The top stowage box has no issues.
Step 21 and 22 Rear of Hull and Ramp
The only issue I have here are the tail lights, F14. The housings are not the best.
This can be rectified by using D13/23 and slightly modifying D12 (see Fig 12).
Also the clear lenses part GP1 should be replaced with G2 if you’re going to use D12 and 13.
F5, Towing point, is not shown in the instructions and needs to be added below the tail lights (see Fig 13).
And last of all add the ramp. But you would have already done that in Step 9.
Painting and Markings
The Painting guide is not bad at all, clear, easy to interpret, and accurate, to a point.
The camouflage pattern on all ASLAV-PC’s (and other versions) is the same. The only time that it would differ is when TAC markings are changed, and then it is only slightly around the area that has been changed. Trumpeters painting guide is about 60% accurate.
The decals are printed well.
Painting and Marking guide “A”, “COOK THE MAN SOME EGGS”, well we won’t go into the name as there are threads here on Armorama that cover that one.
However the ARN (Army Registration Number) decal number 6 should be on the lower panel and the 15 tonne marking should not be there. ARN on the right, 15 tonne on the left for Phase III PC’s.
“B”, the only thing wrong here is that the Chevron (denotes Sqn) is facing the wrong way on the right hand side. A Squadron chevrons, point to the front of the vehicle.
Australian TAC markings do not denote what unit the vehicle is from.
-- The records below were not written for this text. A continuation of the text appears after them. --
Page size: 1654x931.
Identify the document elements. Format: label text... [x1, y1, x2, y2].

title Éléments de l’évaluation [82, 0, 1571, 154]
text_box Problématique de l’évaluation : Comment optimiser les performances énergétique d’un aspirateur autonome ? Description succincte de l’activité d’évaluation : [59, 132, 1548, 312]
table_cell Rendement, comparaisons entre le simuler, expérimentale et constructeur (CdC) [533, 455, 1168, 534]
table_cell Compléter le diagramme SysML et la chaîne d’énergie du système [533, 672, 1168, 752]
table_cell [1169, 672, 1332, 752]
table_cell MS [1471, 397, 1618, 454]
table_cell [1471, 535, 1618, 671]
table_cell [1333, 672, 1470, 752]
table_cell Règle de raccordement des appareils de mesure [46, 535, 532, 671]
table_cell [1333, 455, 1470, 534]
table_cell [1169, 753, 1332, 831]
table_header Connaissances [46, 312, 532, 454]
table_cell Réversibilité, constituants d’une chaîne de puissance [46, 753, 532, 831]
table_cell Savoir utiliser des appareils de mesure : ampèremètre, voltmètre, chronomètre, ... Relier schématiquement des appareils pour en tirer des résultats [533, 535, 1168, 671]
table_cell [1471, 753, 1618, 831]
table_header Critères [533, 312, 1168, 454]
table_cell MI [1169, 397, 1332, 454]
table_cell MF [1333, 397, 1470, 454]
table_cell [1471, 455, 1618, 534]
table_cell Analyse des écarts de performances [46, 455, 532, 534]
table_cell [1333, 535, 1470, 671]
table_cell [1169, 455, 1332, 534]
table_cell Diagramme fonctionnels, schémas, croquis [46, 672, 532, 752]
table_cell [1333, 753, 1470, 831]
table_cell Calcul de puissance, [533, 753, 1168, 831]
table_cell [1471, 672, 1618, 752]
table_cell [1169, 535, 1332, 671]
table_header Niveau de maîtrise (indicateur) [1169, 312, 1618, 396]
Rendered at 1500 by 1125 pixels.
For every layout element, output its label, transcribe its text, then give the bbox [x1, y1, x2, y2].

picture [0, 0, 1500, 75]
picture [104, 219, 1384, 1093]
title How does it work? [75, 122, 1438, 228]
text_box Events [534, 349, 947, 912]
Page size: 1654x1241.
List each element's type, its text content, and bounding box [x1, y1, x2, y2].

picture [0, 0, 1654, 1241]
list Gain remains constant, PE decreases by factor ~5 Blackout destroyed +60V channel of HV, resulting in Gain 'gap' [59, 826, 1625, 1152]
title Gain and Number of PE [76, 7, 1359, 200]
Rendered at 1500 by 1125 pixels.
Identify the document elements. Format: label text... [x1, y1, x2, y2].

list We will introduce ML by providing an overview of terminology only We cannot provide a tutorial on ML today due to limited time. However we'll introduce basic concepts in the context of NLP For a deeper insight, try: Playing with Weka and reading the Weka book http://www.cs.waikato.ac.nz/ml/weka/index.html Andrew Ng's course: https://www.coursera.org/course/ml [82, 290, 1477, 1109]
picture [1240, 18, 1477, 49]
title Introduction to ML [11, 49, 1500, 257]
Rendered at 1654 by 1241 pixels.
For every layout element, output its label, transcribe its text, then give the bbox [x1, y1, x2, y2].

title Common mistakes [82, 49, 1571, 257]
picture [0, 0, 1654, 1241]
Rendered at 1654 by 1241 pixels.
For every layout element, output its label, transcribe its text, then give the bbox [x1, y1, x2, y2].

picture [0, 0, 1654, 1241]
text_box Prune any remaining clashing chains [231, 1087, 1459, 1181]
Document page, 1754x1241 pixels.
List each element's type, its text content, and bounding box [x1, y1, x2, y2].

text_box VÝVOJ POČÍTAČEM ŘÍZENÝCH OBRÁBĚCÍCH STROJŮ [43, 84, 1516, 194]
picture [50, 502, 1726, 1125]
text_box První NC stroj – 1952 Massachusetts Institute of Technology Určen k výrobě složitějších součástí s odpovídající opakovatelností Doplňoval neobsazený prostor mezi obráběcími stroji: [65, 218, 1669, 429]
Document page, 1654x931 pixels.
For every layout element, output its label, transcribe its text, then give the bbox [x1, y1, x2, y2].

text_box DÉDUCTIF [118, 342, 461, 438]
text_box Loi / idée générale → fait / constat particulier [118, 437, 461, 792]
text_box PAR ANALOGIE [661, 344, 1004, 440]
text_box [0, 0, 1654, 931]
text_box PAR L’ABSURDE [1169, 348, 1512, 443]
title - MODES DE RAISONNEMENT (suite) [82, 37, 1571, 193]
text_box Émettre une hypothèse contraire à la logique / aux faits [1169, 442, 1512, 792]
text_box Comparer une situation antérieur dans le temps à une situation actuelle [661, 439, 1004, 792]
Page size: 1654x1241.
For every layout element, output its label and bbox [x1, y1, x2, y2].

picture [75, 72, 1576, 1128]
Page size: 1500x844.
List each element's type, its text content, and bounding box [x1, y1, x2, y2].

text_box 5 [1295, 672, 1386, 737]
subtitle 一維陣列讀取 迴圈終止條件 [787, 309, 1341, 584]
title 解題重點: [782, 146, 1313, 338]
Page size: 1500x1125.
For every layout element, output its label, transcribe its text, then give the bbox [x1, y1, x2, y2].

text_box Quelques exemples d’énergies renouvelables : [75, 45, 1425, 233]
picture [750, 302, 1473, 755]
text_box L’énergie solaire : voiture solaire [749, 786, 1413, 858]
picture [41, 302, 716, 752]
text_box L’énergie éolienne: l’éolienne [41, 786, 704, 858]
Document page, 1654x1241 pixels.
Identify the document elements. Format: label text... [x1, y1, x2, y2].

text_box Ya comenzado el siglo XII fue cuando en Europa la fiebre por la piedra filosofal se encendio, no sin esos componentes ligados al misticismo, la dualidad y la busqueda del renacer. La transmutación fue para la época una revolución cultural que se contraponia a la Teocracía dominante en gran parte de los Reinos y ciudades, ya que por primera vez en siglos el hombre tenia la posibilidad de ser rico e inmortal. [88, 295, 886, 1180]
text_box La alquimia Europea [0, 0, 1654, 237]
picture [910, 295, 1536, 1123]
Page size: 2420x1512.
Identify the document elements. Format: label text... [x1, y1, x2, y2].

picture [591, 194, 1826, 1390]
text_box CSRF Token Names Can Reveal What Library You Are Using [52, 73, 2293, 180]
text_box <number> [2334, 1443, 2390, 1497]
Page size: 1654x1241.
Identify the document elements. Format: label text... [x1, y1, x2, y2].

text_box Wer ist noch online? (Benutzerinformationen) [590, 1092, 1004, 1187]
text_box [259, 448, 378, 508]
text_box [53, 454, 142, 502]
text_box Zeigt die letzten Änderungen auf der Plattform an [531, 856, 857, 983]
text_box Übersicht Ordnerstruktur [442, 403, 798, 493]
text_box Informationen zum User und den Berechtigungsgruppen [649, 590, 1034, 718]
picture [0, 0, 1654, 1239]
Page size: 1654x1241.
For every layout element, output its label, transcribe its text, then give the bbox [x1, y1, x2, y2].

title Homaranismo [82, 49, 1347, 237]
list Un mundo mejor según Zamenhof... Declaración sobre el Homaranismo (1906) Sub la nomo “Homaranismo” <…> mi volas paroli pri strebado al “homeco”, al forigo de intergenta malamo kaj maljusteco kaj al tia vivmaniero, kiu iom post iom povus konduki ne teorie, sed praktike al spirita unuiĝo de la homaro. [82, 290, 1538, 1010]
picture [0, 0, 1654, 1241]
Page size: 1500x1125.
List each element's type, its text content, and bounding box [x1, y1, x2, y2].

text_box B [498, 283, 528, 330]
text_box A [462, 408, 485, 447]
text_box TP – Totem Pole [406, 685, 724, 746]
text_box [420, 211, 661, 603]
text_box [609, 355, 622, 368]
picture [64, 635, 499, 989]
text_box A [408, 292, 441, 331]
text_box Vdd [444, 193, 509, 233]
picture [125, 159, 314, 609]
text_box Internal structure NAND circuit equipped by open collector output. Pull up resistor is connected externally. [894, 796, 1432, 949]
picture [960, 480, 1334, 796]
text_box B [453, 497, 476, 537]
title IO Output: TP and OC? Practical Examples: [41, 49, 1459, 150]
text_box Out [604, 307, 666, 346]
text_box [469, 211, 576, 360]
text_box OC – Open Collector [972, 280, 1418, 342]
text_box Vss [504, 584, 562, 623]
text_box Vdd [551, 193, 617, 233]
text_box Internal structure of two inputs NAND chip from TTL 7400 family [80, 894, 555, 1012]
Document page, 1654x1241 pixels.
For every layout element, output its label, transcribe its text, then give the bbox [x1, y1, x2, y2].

The instructions don’t say what unit the markings are for either. But, both sets of markings, at the time, were from 2nd/14th Light Horse Regiment (Queensland Mounted Infantry).
As for the rest of the markings, I'm not criticizing trumpeter but a little more care and attention to the spelling on the decals, will avoid negative comments from the modelling community.
Of worthy note is the marking on the sponson line.
Trumpeter’s decals say,
"TIRE PHESSRL HIGHWZY NUCPA CXDSSCDSS CONNRT WGUOO WUFC UDIPA"
Should say,
"TYRE PRESSURE: HIGHWAY 290 kPA CROSS COUNTRY 180 kPA MUD 103kPA"
Conclusion:
The kit, in a whole, is a bash of different versions of Type II’s, from different times and different operations with markings added from Australian based PC’s.
Trumpeter’s ASLAV-PC has been made by a model kit company that at times, can rely too much on what other modellers have done in the past, but don’t cross reference or research as much as they should, but leave it to someone else to do so. This kit confirms that my thoughts are pretty much the same as my last review. Accuracy issues with soft detailed moulded parts.
Still, I will recommend this kit to anyone that asks. 99.9% of modellers won’t care about the accuracy issues or the detail problems, but I will confirm it is a joy to build. The parts go together well and only a small amount of filler was needed in places.
For the hard core guys, be prepared for some work.